Supplied data
========================

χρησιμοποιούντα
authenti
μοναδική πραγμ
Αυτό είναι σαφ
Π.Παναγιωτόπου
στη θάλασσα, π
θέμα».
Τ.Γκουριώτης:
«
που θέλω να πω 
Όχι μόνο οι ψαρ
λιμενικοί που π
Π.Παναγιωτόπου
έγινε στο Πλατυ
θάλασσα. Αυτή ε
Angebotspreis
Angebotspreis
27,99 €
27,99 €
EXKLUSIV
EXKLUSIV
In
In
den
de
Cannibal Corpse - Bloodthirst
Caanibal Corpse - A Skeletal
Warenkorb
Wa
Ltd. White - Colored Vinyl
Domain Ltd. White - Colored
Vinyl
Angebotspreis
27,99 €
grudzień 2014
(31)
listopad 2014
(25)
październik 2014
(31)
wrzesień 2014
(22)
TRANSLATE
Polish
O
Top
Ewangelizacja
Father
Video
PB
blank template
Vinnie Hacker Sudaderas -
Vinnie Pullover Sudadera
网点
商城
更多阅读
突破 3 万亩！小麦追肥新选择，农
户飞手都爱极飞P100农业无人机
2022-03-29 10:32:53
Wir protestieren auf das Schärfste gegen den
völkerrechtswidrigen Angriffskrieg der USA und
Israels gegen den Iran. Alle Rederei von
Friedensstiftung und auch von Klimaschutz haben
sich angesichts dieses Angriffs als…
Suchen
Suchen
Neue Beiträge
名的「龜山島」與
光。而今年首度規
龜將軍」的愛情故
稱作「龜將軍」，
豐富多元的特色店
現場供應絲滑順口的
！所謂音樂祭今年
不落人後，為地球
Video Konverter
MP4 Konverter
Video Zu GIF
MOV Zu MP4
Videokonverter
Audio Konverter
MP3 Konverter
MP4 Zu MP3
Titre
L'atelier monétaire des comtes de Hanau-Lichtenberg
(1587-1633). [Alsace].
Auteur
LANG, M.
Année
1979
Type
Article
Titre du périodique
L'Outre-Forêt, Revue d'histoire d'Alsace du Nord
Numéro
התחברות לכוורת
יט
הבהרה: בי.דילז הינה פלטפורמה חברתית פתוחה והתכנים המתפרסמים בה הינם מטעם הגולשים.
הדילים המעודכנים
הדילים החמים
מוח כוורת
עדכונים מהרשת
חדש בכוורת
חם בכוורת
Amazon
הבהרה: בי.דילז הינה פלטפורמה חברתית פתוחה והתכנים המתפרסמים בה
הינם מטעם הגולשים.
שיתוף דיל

========================

What the exercise asks
Please write out every line of the material above character for character, keeping each line as it appears.

Result of this task
χρησιμοποιούντα
authenti
μοναδική πραγμ
Αυτό είναι σαφ
Π.Παναγιωτόπου
στη θάλασσα, π
θέμα».
Τ.Γκουριώτης:
«
που θέλω να πω 
Όχι μόνο οι ψαρ
λιμενικοί που π
Π.Παναγιωτόπου
έγινε στο Πλατυ
θάλασσα. Αυτή ε
Angebotspreis
Angebotspreis
27,99 €
27,99 €
EXKLUSIV
EXKLUSIV
In
In
den
de
Cannibal Corpse - Bloodthirst
Caanibal Corpse - A Skeletal
Warenkorb
Wa
Ltd. White - Colored Vinyl
Domain Ltd. White - Colored
Vinyl
Angebotspreis
27,99 €
grudzień 2014
(31)
listopad 2014
(25)
październik 2014
(31)
wrzesień 2014
(22)
TRANSLATE
Polish
O
Top
Ewangelizacja
Father
Video
PB
blank template
Vinnie Hacker Sudaderas -
Vinnie Pullover Sudadera
网点
商城
更多阅读
突破 3 万亩！小麦追肥新选择，农
户飞手都爱极飞P100农业无人机
2022-03-29 10:32:53
Wir protestieren auf das Schärfste gegen den
völkerrechtswidrigen Angriffskrieg der USA und
Israels gegen den Iran. Alle Rederei von
Friedensstiftung und auch von Klimaschutz haben
sich angesichts dieses Angriffs als…
Suchen
Suchen
Neue Beiträge
名的「龜山島」與
光。而今年首度規
龜將軍」的愛情故
稱作「龜將軍」，
豐富多元的特色店
現場供應絲滑順口的
！所謂音樂祭今年
不落人後，為地球
Video Konverter
MP4 Konverter
Video Zu GIF
MOV Zu MP4
Videokonverter
Audio Konverter
MP3 Konverter
MP4 Zu MP3
Titre
L'atelier monétaire des comtes de Hanau-Lichtenberg
(1587-1633). [Alsace].
Auteur
LANG, M.
Année
1979
Type
Article
Titre du périodique
L'Outre-Forêt, Revue d'histoire d'Alsace du Nord
Numéro
התחברות לכוורת
יט
הבהרה: בי.דילז הינה פלטפורמה חברתית פתוחה והתכנים המתפרסמים בה הינם מטעם הגולשים.
הדילים המעודכנים
הדילים החמים
מוח כוורת
עדכונים מהרשת
חדש בכוורת
חם בכוורת
Amazon
הבהרה: בי.דילז הינה פלטפורמה חברתית פתוחה והתכנים המתפרסמים בה
הינם מטעם הגולשים.
שיתוף דיל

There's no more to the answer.